The logic of our WOWW life says that you can buy whatever you want (like expensive AirPods), the main thing is that this is exactly what you really want. There are not many of these things! (If there are a lot of them, you still don't know who you really are.) You have to delve into yourself and feel that shopping doesn't shape who you are inside. If you do not have confidence, no purchase will compensate for it (I know from experience). Only bet on what is really, REALLY important to you and leave ALL OTHER stuff unpurchased. The fewer things, the better. There is a charm in simplicity. You can spend many times less and at the same time feel that you have many times more if you have a rooted mindset based on simplicity.

The trick is that you don't see saving as negative, like you're constantly losing something, but you spend less because you feel better that way. You know who you are, what exactly you want, and you don't really miss out on anything. You choose the path of more sensible consumption, because you omit all the purchases that have been made for others - you only buy for yourself!

And forward...?
The consequence, if you only bet on very chosen, important things for yourself, is that you will have money left over to save regularly. With savings, your mind is calm.
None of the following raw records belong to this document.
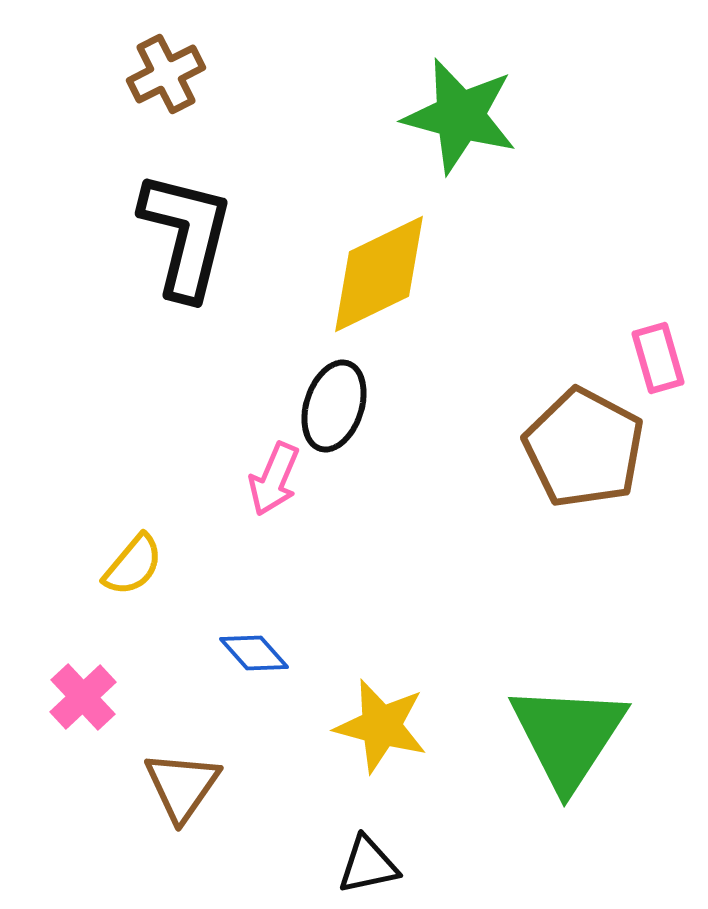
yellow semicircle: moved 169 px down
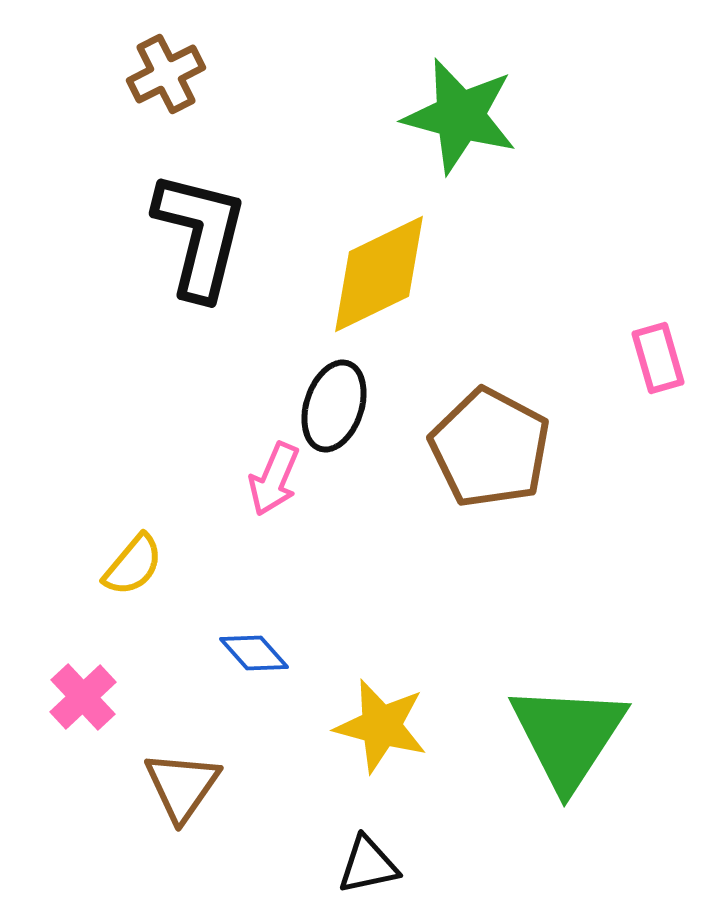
black L-shape: moved 14 px right
brown pentagon: moved 94 px left
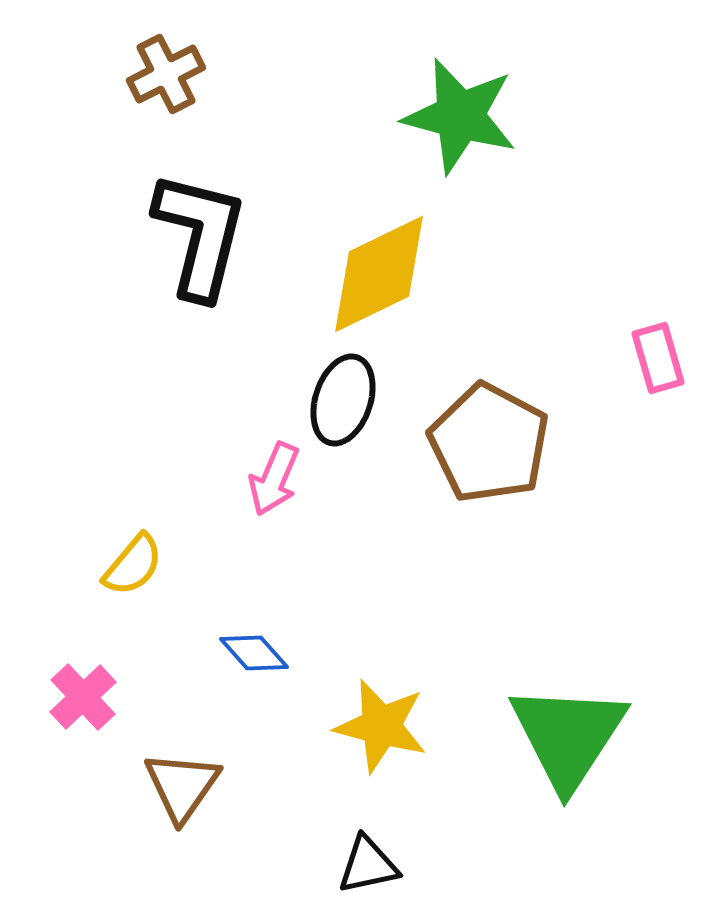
black ellipse: moved 9 px right, 6 px up
brown pentagon: moved 1 px left, 5 px up
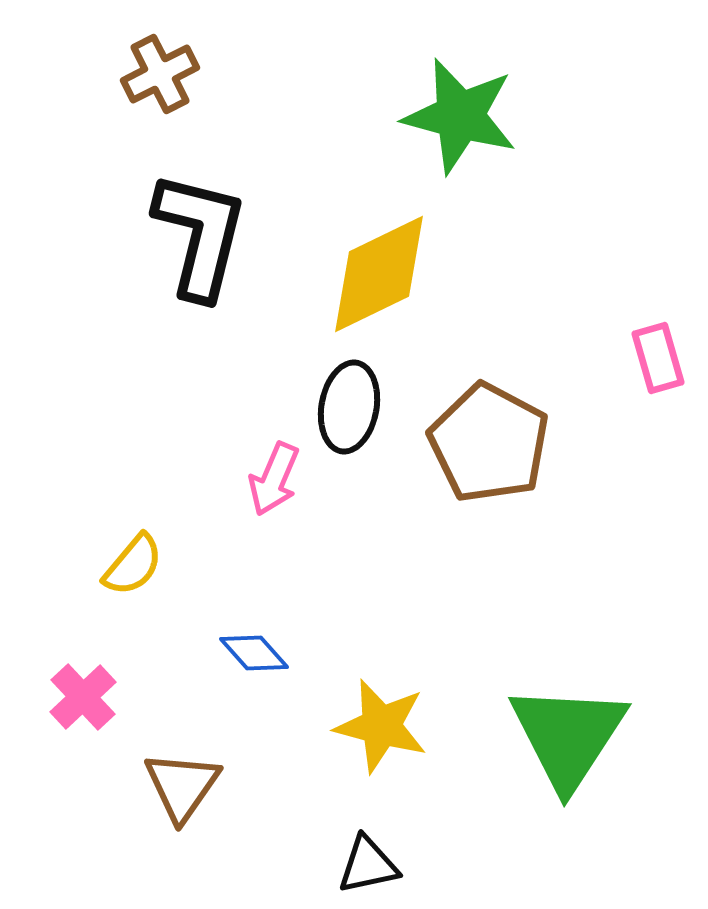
brown cross: moved 6 px left
black ellipse: moved 6 px right, 7 px down; rotated 8 degrees counterclockwise
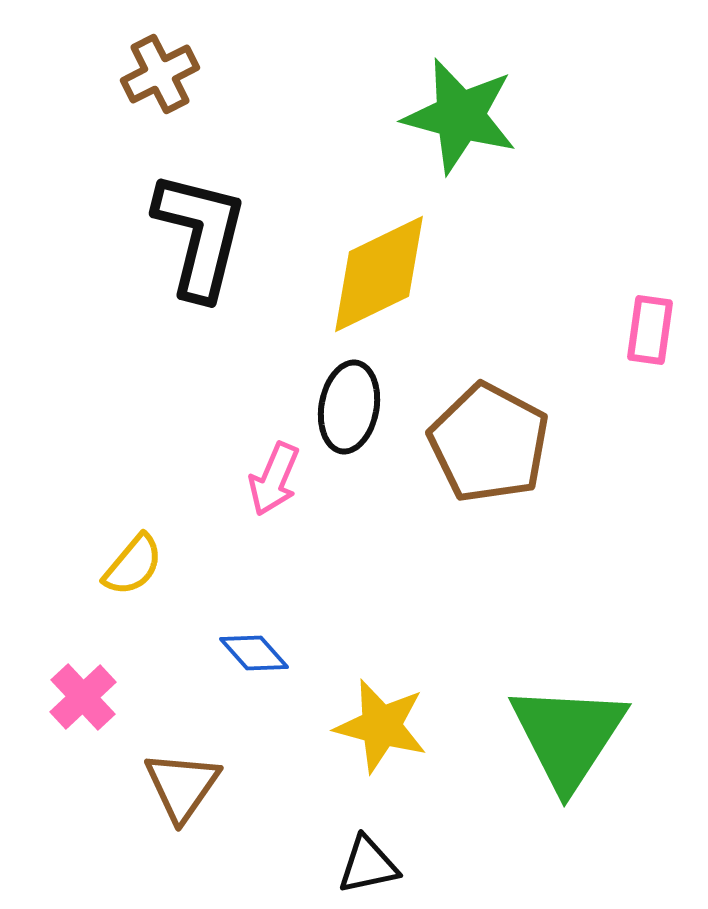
pink rectangle: moved 8 px left, 28 px up; rotated 24 degrees clockwise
By saving regularly, you can invest regularly, and by investing regularly (monthly) you will become wealthy, it is inevitable, as sure as the law of nature.

My firm recommendation is to simply make a monthly transfer to the investment, as if it were a utility bill. It is definitely not worth planning to invest the money that is left over, because there is usually nothing left over (it is human nature). First pay off your investment, and then plan all that remaining money into expenses. Wealthy people generally all have a habit of paying for themselves first, so they have assets (stocks, real estate), not they take care of the clothing company first, the car salesman and God knows whose third party.

WOWW life
Don't give in to the pressure of producing an average human image. You are not average! You are special - we are all created to be unique (not to consume the same, monotonous brand new crap). Immerse yourself and dare to be yourself.